The giant Saudi oil company, Aramco, announced record profits of $ 161.1 billion for the year 2022, supported by high global energy prices.
These profits represent an increase of 46.5% for the state-owned company, compared to last year.
Aramco is the latest energy company to record record profits, following energy prices rose following the outbreak of the Russian-Ukrainian war in February 2022.
The American Exxon Mobil Corporation achieved $ 55.7 billion, and the British Shell company achieved $ 39.9 billion.
Aramco announced a dividend of $19.5 billion for the first quarter from October to December 2022, to be paid in the first quarter of this year.
Most of the dividend amount will go to the Saudi government, which owns approximately 95% of the company’s shares.
Brent crude, an oil benchmark, is now trading at around $82 a barrel, although prices topped $120 a barrel last March, following the start of the Russia-Ukraine war, and last June.

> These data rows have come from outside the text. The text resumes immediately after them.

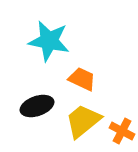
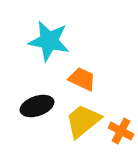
orange cross: moved 1 px left
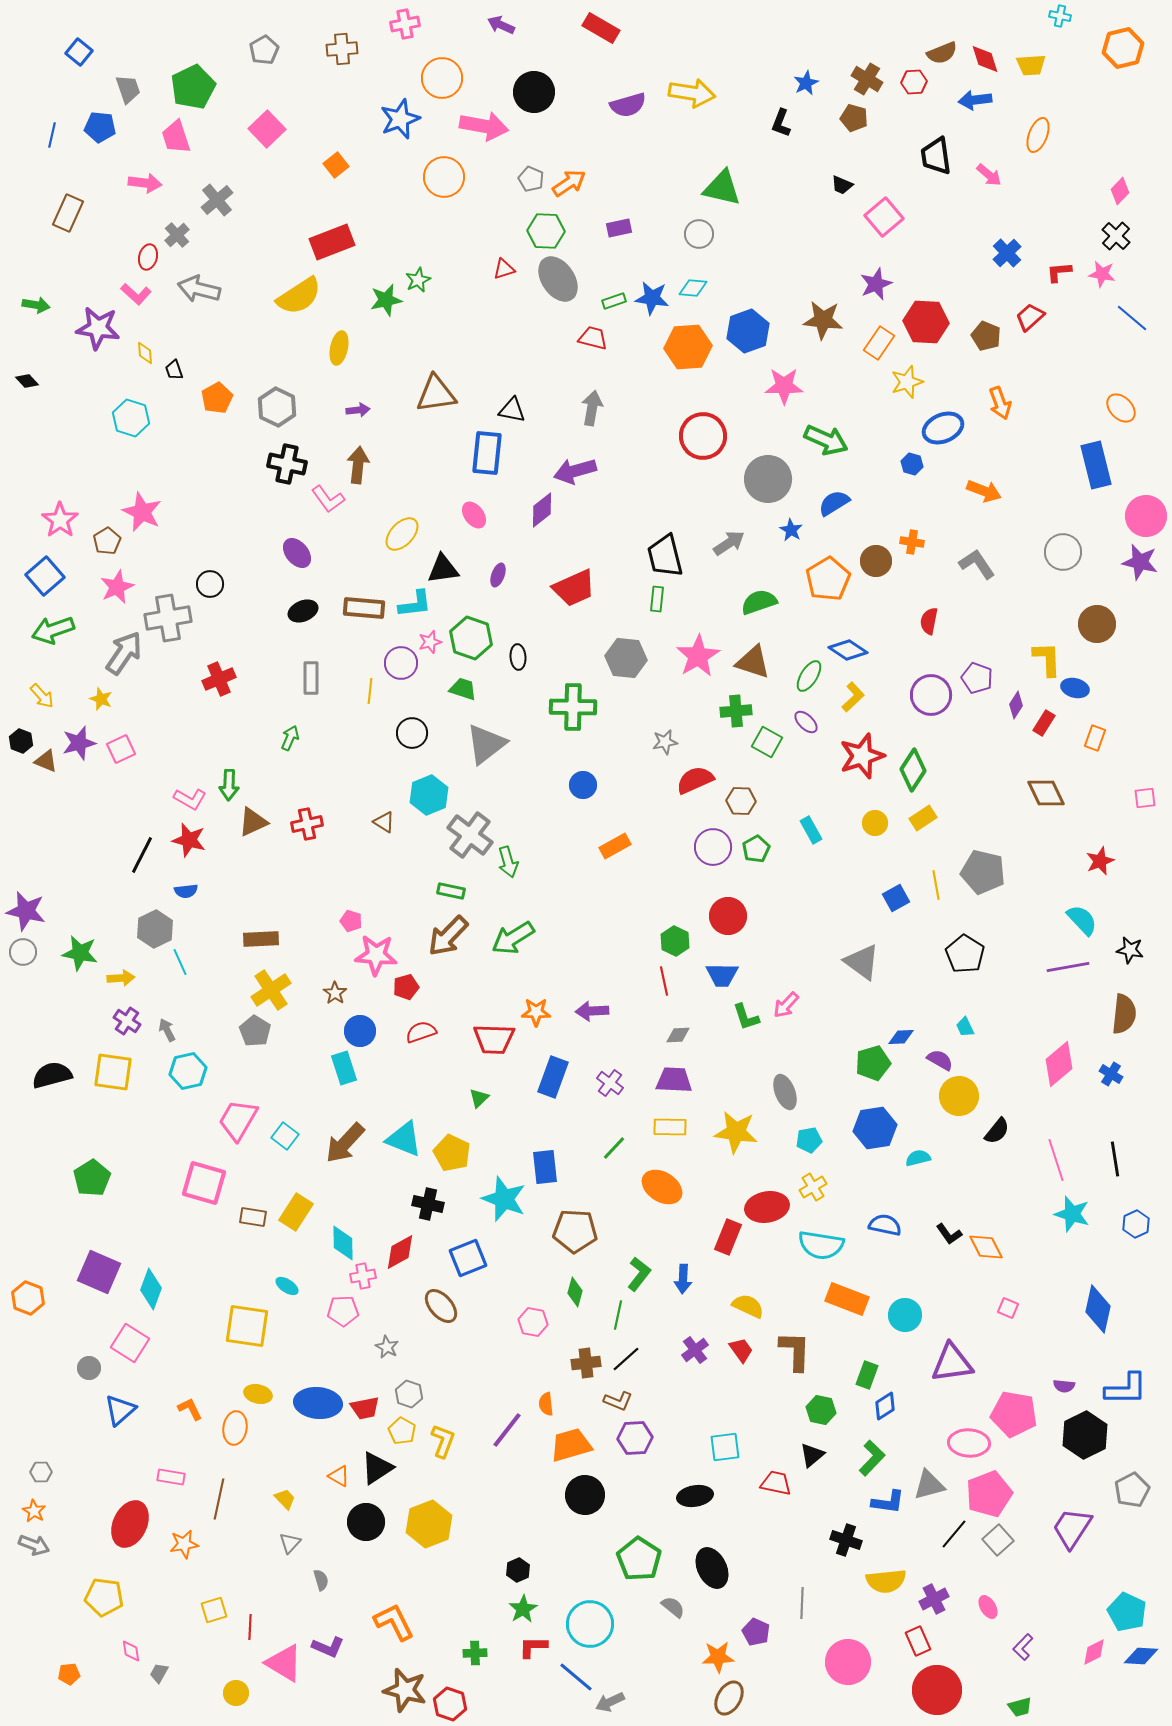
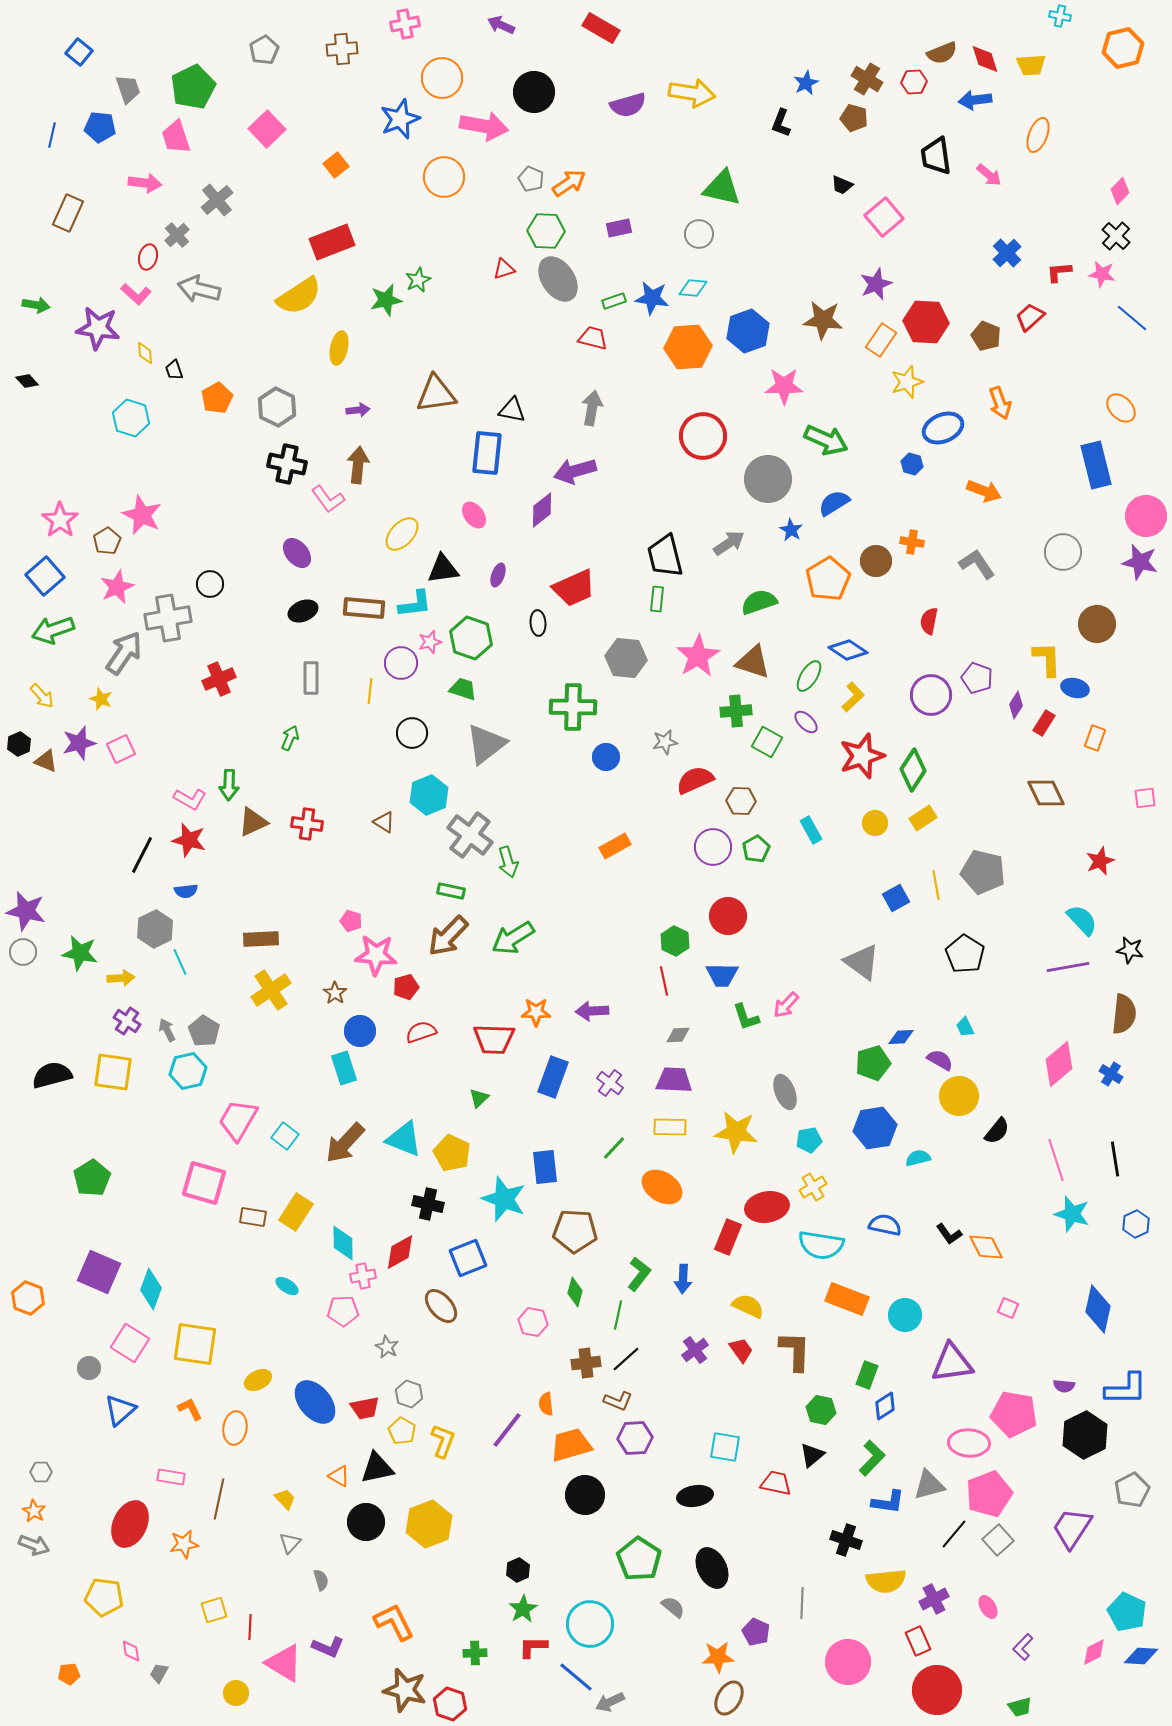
orange rectangle at (879, 343): moved 2 px right, 3 px up
pink star at (142, 512): moved 3 px down
black ellipse at (518, 657): moved 20 px right, 34 px up
black hexagon at (21, 741): moved 2 px left, 3 px down; rotated 15 degrees clockwise
blue circle at (583, 785): moved 23 px right, 28 px up
red cross at (307, 824): rotated 20 degrees clockwise
gray pentagon at (255, 1031): moved 51 px left
yellow square at (247, 1326): moved 52 px left, 18 px down
yellow ellipse at (258, 1394): moved 14 px up; rotated 40 degrees counterclockwise
blue ellipse at (318, 1403): moved 3 px left, 1 px up; rotated 45 degrees clockwise
cyan square at (725, 1447): rotated 16 degrees clockwise
black triangle at (377, 1468): rotated 21 degrees clockwise
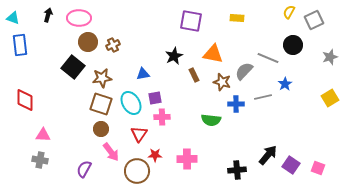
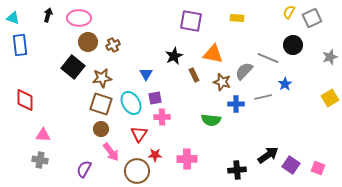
gray square at (314, 20): moved 2 px left, 2 px up
blue triangle at (143, 74): moved 3 px right; rotated 48 degrees counterclockwise
black arrow at (268, 155): rotated 15 degrees clockwise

“Aramco rode the wave of higher energy prices in 2022 … and it was difficult for it not to perform strongly in 2022,” said Robert Mogielnicki of the Arab Gulf States Institute in Washington.
Aramco said in a statement on Sunday that the company’s results were “supported by stronger crude oil prices, higher volumes sold and improved margins for refined products.”
“Given that we expect oil and gas to remain essential for the foreseeable future, the risks of underinvestment in our industry are real, including a contribution to higher energy prices,” said Aramco President and CEO Amin Nasser.
To meet these challenges, he said, the company will not only focus on expanding oil, gas and chemicals production, but will also invest in new low-carbon technologies.
Aramco is a major emitter of greenhouse gases that contribute to climate change.
Responding to Aramco’s announcement, Amnesty International’s Secretary General Agnès Callamard said: “It is appalling for a company to make more than $161 billion in profits in one year by selling fossil fuels, the single biggest driver of the climate crisis.”
“It is even more shocking because this surplus accumulated during the global cost of living crisis, helped by the high energy prices resulting from the Russian war on Ukraine,” she added.
Saudi Arabia is the largest producer in the oil cartel OPEC (Organization of the Petroleum Exporting Countries).
But the Gulf kingdom has been condemned for a host of human rights abuses: its involvement in the conflict in neighboring Yemen, the murder of journalist Jamal Khashoggi in 2018, the imprisonment of dissidents, and the widespread use of the death penalty.